Drug Trafficking Organizations (Cartels)

According to a December 20, 2019 report by the Congressional Research Center:  Mexico: Organized Crime and Drug Trafficking Organizations

“Mexican drug trafficking organizations (DTOs) pose the greatest crime threat to the United States and have “the greatest drug trafficking influence,” according to the annual U.S. Drug Enforcement Administration’s (DEA’s) National Drug Threat Assessment. These organizations work across the Western Hemisphere and globally. They are involved in extensive money laundering, bribery, gun trafficking, and corruption, and they cause Mexico’s homicide rates to spike. They produce and traffic illicit drugs into the United States, including heroin, methamphetamine, marijuana, and powerful synthetic opioids such as fentanyl, and they traffic South American cocaine. Over the past decade, Congress has held numerous hearings addressing violence in Mexico, U.S. counternarcotics assistance, and border security issues.

Mexican DTO activities significantly affect the security of both the United States and Mexico. As Mexico’s DTOs expanded their control of the opioids market, U.S. overdoses rose sharply to a record level in 2017, with more than half of the 72,000 overdose deaths (47,000) involving
opioids. Although preliminary 2018 data indicate a slight decline in overdose deaths, many analysts believe trafficking continues to evolve toward opioids. The major Mexican DTOs, also referred to as transnational criminal organizations (TCOs), have continued to diversify into such crimes as human smuggling and oil theft while increasing their lucrative business in opioid supply. According to the Mexican government’s latest estimates, illegally siphoned oil from Mexico’s state-owned oil company costs the government about $3 billion annually”

WHO ARE THEY

Mexico’s drug trafficking organizations have constantly changed over the last 12 years.  Currently there are 9 well organized DTOs  in operation, the DEA has identified those 9 organizations as follows:

  • Sinaloa
  • Los Zetas
  • Tijuana
  • Juárez
  • Beltrán Leyva
  • Gulf
  • La Familia Michoacana
  • Knights Templar
  • Cartel Jalisco-New Generation (CJNG).

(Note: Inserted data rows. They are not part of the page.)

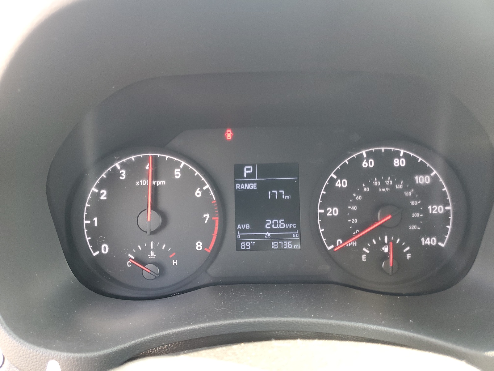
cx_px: 247
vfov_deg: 53.1
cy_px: 186
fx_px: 371
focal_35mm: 26
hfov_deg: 67.3
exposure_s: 1/60.2
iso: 92
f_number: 1.5
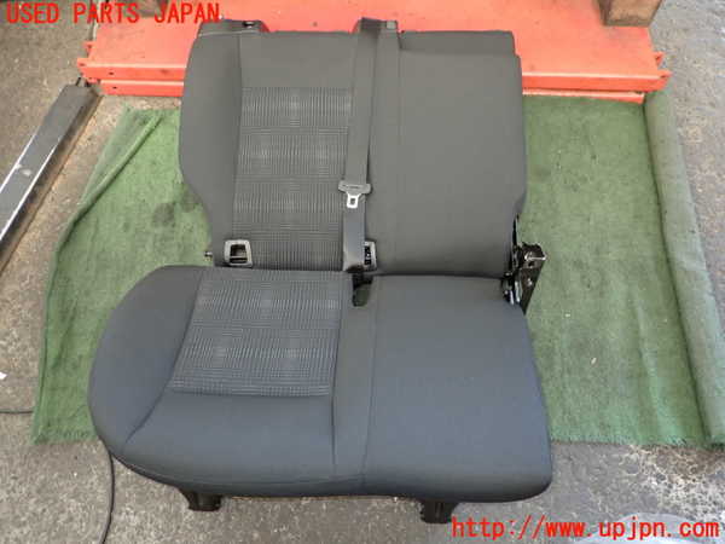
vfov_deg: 54.9
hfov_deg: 69.4
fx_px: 524
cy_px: 272
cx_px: 362
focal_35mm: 25
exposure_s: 1/30
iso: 250
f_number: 2
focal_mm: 4.5
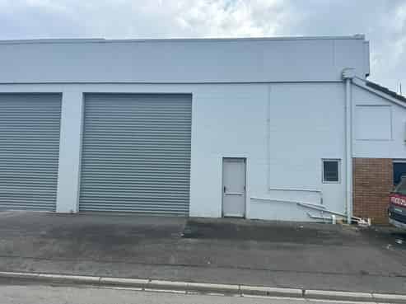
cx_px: 203
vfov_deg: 56.8
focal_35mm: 24
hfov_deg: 71.6
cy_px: 152
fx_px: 281
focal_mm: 6.86
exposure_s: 1/2882
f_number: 1.78
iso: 80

In mid-2019, leader of the long-dominant Sinaloa Cartel, Joaquin (“El Chapo”) Guzmán, was sentenced to life in a maximum-security U.S. prison, spurring further fracturing of a once dominant Sinaloa Cartel.  However, despite the apprehension and conviction of El Chapo, the Sinaloa and CJNG Cartels are two of the most significantly active DTO’s in the United States today.

In 2019, Mexico’s national public security system reported more than 17,000 homicides between January and June, setting a new historical record for homicides. Towards the end of 2019, several offshoot groups from formerly stable cartels were responsible for increasingly flagrant and extreme acts of violence including:

  • The October capture by Mexican authorities of a son of imprisoned Mexican drug kingpin Joaquin (“El Chapo”) Guzmán. Guzmán’s son was briefly detained for trafficking, until the Sinaloa Cartel responded with overwhelming force that brought chaos to the city of Culiacan and prompted authorities to release him.
  • The November 4 slaying of nine U.S.-Mexican dual citizens of an extended Mormon family (including children) in the border state of Sonora in Mexico.
  • A shootout near the Texas-Mexico border in which some 21 people were killed over two days, including police, criminal group members, and civilians.

Violence is inextricably linked to the trade in illicit drugs. Traffickers use violence to settle disagreements, to maintain employee discipline and for them it provides a means of order with suppliers, creditors, and buyers, while also intimidating potential competitors.

The level of  violence that is now associated with drug trafficking organizations in Mexico has risen to levels never seen before.  In Mexico, the violence is not only used to resolve disputes, maintain discipline, or intimidate rivals but now it also has been directed toward the government, political candidates, and the media.  Periodically, when organized crime-related homicides in Mexico have spread to important urban centers or resulted in the murder of U.S. citizens, Members of Congress have considered the possibility of designating the criminal groups as foreign terrorists, as in 2019.  However, despite the growing risks and documented evidence of the very extreme levels of brutality and violence associated with these increasingly dangerous TCOs no serious Congressional action to make this declaration has been undertaken, this needs to change.

As these criminal organizations continue to infiltrate the United States and our communities the violence and brutality routinely associated with these criminal organizations will also become part of our communities along with their deadly narcotics.